In recent years, significant advancements have been made in the automatic detection and classification of plant leaf diseases, with a notable integration of Explainable Artificial Intelligence (XAI) techniques to enhance model interpretability. Various studies have reported high accuracy rates for different models, such as Deng et al. achieving 91% accuracy with an ensemble method and Bijoy et al. reaching 99.81% with a lightweight deep convolutional neural network.
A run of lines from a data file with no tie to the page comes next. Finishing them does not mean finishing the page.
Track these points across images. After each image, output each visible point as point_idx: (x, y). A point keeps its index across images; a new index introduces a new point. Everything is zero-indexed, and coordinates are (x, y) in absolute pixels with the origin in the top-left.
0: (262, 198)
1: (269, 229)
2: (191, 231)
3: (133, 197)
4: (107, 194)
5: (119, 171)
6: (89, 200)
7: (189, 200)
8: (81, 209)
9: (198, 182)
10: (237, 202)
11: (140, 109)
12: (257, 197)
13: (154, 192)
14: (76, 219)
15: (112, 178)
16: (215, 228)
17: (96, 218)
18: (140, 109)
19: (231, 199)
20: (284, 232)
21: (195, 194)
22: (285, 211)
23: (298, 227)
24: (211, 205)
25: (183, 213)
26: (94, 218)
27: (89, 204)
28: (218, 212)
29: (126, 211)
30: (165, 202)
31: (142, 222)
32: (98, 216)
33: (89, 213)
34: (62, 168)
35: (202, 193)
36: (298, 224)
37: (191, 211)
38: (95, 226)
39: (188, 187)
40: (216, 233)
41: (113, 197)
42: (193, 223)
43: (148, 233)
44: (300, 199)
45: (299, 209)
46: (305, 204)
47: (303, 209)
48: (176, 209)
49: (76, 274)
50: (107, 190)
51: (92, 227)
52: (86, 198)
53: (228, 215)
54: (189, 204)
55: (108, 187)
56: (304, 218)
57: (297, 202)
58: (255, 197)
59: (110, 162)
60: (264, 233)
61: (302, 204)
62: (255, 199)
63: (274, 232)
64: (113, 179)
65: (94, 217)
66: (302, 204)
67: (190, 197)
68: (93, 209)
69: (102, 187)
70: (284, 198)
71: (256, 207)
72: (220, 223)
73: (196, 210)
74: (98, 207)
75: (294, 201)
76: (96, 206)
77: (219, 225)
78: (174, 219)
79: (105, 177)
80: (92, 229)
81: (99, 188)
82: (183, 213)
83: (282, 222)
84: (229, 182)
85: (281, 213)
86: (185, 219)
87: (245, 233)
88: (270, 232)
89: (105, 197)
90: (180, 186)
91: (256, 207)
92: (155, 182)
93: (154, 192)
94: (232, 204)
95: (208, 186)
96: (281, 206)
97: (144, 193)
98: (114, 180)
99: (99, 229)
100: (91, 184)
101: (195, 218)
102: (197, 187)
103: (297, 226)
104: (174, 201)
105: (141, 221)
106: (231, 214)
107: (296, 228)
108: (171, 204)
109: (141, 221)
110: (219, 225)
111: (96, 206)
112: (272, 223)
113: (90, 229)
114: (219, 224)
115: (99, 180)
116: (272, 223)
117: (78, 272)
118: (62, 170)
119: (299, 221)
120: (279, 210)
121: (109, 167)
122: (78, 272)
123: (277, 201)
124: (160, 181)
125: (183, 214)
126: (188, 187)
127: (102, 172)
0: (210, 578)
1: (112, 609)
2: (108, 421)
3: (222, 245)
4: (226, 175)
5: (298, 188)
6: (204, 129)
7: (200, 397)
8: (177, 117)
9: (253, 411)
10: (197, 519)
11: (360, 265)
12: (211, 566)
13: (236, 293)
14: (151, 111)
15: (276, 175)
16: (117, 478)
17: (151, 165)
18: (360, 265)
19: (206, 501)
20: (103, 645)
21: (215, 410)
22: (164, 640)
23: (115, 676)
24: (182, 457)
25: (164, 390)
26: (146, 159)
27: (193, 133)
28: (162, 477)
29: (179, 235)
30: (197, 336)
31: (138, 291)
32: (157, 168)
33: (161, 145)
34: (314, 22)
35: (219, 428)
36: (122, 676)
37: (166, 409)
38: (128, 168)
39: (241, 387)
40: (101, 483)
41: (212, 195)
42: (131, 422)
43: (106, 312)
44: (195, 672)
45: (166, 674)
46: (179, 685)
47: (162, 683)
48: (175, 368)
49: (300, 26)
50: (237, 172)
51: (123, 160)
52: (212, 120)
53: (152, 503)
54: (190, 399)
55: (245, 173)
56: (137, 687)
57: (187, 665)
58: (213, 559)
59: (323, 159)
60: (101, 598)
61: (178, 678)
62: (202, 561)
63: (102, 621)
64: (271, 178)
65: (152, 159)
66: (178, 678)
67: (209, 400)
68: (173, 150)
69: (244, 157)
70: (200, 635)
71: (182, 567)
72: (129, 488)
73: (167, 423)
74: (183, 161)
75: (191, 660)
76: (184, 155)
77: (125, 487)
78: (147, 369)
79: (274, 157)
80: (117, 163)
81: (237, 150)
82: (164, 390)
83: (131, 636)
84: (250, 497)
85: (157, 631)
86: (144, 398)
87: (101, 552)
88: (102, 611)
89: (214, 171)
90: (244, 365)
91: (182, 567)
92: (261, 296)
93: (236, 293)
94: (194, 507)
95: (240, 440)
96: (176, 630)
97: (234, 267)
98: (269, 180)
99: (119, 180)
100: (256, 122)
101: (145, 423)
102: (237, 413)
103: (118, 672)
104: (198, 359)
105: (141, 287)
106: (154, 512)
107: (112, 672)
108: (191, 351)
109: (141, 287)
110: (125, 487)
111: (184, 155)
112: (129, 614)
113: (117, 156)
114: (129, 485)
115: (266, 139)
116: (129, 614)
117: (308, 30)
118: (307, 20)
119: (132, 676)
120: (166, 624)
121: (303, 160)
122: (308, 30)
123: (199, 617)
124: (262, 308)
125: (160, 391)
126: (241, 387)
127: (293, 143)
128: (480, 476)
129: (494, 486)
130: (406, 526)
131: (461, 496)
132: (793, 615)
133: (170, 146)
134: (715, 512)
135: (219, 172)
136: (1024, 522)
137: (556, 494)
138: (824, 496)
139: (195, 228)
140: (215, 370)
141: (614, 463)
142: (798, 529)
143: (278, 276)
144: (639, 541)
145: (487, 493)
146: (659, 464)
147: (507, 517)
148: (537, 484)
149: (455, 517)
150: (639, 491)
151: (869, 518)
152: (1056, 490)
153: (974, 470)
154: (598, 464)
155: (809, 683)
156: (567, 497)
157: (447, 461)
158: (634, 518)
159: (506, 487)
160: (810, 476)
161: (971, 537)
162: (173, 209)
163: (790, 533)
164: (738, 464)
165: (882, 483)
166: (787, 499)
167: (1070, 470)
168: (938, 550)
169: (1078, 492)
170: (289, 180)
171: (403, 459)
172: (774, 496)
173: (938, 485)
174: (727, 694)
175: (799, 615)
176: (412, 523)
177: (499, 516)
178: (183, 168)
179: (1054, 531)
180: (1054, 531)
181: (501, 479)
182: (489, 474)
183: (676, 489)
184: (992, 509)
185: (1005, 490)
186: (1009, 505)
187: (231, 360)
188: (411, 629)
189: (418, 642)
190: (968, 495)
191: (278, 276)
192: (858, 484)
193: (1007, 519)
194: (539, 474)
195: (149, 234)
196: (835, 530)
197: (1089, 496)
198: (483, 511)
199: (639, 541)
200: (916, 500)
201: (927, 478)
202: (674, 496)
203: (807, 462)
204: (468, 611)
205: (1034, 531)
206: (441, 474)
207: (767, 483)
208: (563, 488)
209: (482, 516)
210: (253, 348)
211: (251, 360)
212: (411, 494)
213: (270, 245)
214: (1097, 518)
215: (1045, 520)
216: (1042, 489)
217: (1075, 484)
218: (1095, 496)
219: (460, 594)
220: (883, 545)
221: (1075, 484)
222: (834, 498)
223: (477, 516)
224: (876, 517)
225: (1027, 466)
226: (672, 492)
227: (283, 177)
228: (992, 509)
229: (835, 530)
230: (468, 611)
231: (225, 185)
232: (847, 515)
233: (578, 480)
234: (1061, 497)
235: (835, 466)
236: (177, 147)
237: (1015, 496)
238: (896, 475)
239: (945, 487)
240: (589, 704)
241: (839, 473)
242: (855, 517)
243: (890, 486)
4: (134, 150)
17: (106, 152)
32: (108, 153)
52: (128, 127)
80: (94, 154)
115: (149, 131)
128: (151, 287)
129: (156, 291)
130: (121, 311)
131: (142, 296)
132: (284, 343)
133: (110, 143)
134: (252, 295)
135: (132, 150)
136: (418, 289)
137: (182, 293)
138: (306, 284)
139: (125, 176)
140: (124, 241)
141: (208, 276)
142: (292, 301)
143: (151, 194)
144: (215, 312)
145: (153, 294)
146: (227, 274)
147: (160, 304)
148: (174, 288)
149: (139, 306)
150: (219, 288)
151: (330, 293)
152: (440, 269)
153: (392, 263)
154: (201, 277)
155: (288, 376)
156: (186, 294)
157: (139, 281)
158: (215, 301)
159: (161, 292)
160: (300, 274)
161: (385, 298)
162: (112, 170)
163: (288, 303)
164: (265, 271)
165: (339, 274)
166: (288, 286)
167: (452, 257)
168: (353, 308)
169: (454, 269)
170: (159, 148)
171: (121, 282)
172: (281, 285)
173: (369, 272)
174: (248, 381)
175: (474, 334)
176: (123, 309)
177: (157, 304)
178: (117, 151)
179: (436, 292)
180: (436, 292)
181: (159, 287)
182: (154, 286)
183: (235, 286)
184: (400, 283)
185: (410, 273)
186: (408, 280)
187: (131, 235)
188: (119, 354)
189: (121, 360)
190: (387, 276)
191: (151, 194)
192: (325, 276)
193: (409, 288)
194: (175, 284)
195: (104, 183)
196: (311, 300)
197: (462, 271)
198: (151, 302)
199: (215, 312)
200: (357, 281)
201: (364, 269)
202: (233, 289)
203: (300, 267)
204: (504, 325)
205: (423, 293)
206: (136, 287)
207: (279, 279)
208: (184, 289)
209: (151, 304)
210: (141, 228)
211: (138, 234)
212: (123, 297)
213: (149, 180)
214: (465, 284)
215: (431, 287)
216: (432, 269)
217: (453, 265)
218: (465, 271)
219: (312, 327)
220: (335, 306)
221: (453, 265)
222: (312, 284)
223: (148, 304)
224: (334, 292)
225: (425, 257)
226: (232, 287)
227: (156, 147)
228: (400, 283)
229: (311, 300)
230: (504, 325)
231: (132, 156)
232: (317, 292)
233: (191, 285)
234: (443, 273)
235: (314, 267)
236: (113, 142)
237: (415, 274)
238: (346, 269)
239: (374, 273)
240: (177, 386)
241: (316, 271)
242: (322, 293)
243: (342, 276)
Techniques like GradCAM, LIME, and SHAP have been employed across these studies to provide visual explanations of model predictions, although many did not quantitatively assess the effectiveness of these methods in feature extraction. The current study aims to fill this gap by incorporating multiple quantitative measures for a comprehensive evaluation of model performance.

The research utilizes eight pre-trained models, including ResNet50 and EfficientNetB0, initialized with ImageNet weights for transfer learning. A consistent experimental setup was maintained across models, ensuring that differences in performance could be attributed to architectural variations rather than experimental inconsistencies. The dataset, comprising images of four rice leaf diseases, was augmented to address class imbalance, resulting in a total of 4,016 images. The study employs conventional metrics such as classification accuracy, precision, recall, and F1-score to evaluate model performance, with ResNet50 emerging as the top performer, achieving an accuracy of 99.13%. Furthermore, the study introduces a novel overfitting ratio metric to quantify the relevance of features identified by the models, providing deeper insights into model reliability and generalizability in real-world applications.